Although it is not difficult to create dummy variables manually, the easiest way to create them is the `get_dummies()` function in `pandas`.

In [None]:
pd.get_dummies(df_titanic["embarked"])

Since every observation is in exactly one category, each row contains exactly one 1; the rest of the values in each row are 0s. (Well, if an observation is missing the value of the categorical variable (NaN) then all of the dummy values in the row will be 0.)
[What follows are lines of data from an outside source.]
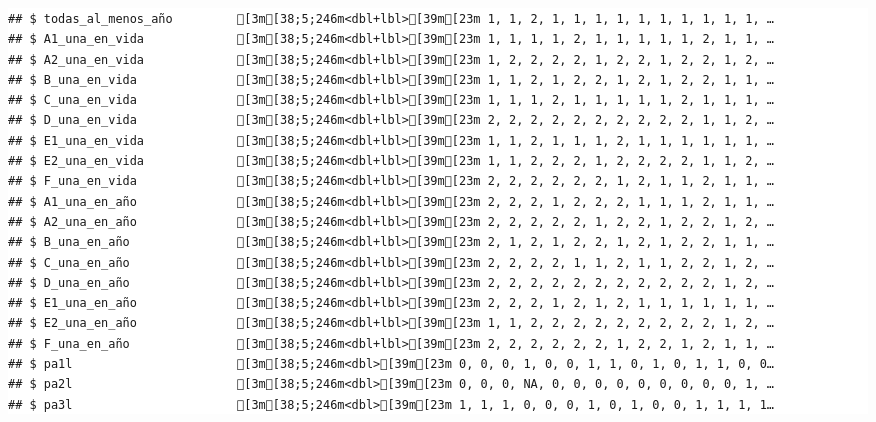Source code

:     ## $ todas_al_menos_año         [3m[38;5;246m<dbl+lbl>[39m[23m 1, 1, 2, 1, 1, 1, 1, 1, 1, 1, 1, 1, 1, …
    ## $ A1_una_en_vida             [3m[38;5;246m<dbl+lbl>[39m[23m 1, 1, 1, 1, 2, 1, 1, 1, 1, 1, 2, 1, 1, …
    ## $ A2_una_en_vida             [3m[38;5;246m<dbl+lbl>[39m[23m 1, 2, 2, 2, 2, 1, 2, 2, 1, 2, 2, 1, 2, …
    ## $ B_una_en_vida              [3m[38;5;246m<dbl+lbl>[39m[23m 1, 1, 2, 1, 2, 2, 1, 2, 1, 2, 2, 1, 1, …
    ## $ C_una_en_vida              [3m[38;5;246m<dbl+lbl>[39m[23m 1, 1, 1, 2, 1, 1, 1, 1, 1, 2, 1, 1, 1, …
    ## $ D_una_en_vida              [3m[38;5;246m<dbl+lbl>[39m[23m 2, 2, 2, 2, 2, 2, 2, 2, 2, 2, 1, 1, 2, …
    ## $ E1_una_en_vida             [3m[38;5;246m<dbl+lbl>[39m[23m 1, 1, 2, 1, 1, 1, 2, 1, 1, 1, 1, 1, 1, …
    ## $ E2_una_en_vida             [3m[38;5;246m<dbl+lbl>[39m[23m 1, 1, 2, 2, 2, 1, 2, 2, 2, 2, 1, 1, 2, …
    ## $ F_una_en_vida              [3m[38;5;246m<dbl+lbl>[39m[23m 2, 2, 2, 2, 2, 2, 1, 2, 1, 1, 2, 1, 1, …
    ## $ A1_una_en_año              [3m[38;5;246m<dbl+lbl>[39m[23m 2, 2, 2, 1, 2, 2, 2, 1, 1, 1, 2, 1, 1, …
    ## $ A2_una_en_año              [3m[38;5;246m<dbl+lbl>[39m[23m 2, 2, 2, 2, 2, 1, 2, 2, 1, 2, 2, 1, 2, …
    ## $ B_una_en_año               [3m[38;5;246m<dbl+lbl>[39m[23m 2, 1, 2, 1, 2, 2, 1, 2, 1, 2, 2, 1, 1, …
    ## $ C_una_en_año               [3m[38;5;246m<dbl+lbl>[39m[23m 2, 2, 2, 2, 1, 1, 2, 1, 1, 2, 2, 1, 2, …
    ## $ D_una_en_año               [3m[38;5;246m<dbl+lbl>[39m[23m 2, 2, 2, 2, 2, 2, 2, 2, 2, 2, 2, 1, 2, …
    ## $ E1_una_en_año              [3m[38;5;246m<dbl+lbl>[39m[23m 2, 2, 2, 1, 2, 1, 2, 1, 1, 1, 1, 1, 1, …
    ## $ E2_una_en_año              [3m[38;5;246m<dbl+lbl>[39m[23m 1, 1, 2, 2, 2, 2, 2, 2, 2, 2, 2, 1, 2, …
    ## $ F_una_en_año               [3m[38;5;246m<dbl+lbl>[39m[23m 2, 2, 2, 2, 2, 2, 1, 2, 2, 1, 2, 1, 1, …
    ## $ pa1l                       [3m[38;5;246m<dbl>[39m[23m 0, 0, 0, 1, 0, 0, 1, 1, 0, 1, 0, 1, 1, 0, 0…
    ## $ pa2l                       [3m[38;5;246m<dbl>[39m[23m 0, 0, 0, NA, 0, 0, 0, 0, 0, 0, 0, 0, 0, 1, …
    ## $ pa3l                       [3m[38;5;246m<dbl>[39m[23m 1, 1, 1, 0, 0, 0, 1, 0, 1, 0, 0, 1, 1, 1, 1…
We can call `get_dummies` on a `DataFrame` to encode multiple categorical variables at once. `pandas` will only dummy-encode the variables it deems as categorical, leaving the quantitative variables alone. If there are any categorical variables that are represented in the `DataFrame` using numeric types, they must be cast explicitly to a categorical type, such as `str`.  `pandas` will also automatically prepend the variable name to all dummy variables, to prevent collisions between column names in the final `DataFrame`.

In [None]:
# Pass all variables to get_dummies, dropping ones that are "other" types
df_titanic_quant = pd.get_dummies(
    df_titanic.drop(["name", "ticketno"], axis=1)
)
df_titanic_quant

Notice that categorical variables, like `class`, were converted to dummy variables with names like `class_1st`, `class_2nd` and `class_3rd`, while quantitative variables, like `age`, were left alone. (Remember that `pclass` was read by Pandas as quantitative, so we would need to convert that to a str if we wanted to convert it do dummies; but `class` has already done this.)

For now we have just focused on *how* to convert categorical variables to quantitative variables. Later we will see *why* we might want to.

### (Optional tangent) Why $\lambda = 0$ corresponds to $\log$

You might have noticed that it does not make sense to use the transformation $x^0$ for $\lambda = 0$, since anything raised to the zero power equals 1. But why is $\log(x)$ the right function to replace $x^0$?

The answer has to do with calculus. We want to understand the behavior of $x^\lambda$ as $\lambda$ approaches 0. To do this properly, we actually need to consider the function

$$\frac{x^\lambda - 1}{\lambda}.$$

Subtracting 1 and dividing by $\lambda$ are just constants that shift and scale the distribution; they do not affect the overall shape of the distribution. Therefore, the histogram of $x^\lambda$ will look the same as the histogram of $(x^\lambda - 1) / \lambda$; only the axes will be different.

Using calculus, you can show that the limit of the above function as $\lambda$ approaches 0 is:

$$\lim_{\lambda \to 0} \frac{x^\lambda - 1}{\lambda} = \log(x).$$

This is why it makes sense to slot $\log(x)$ in for $x^0$.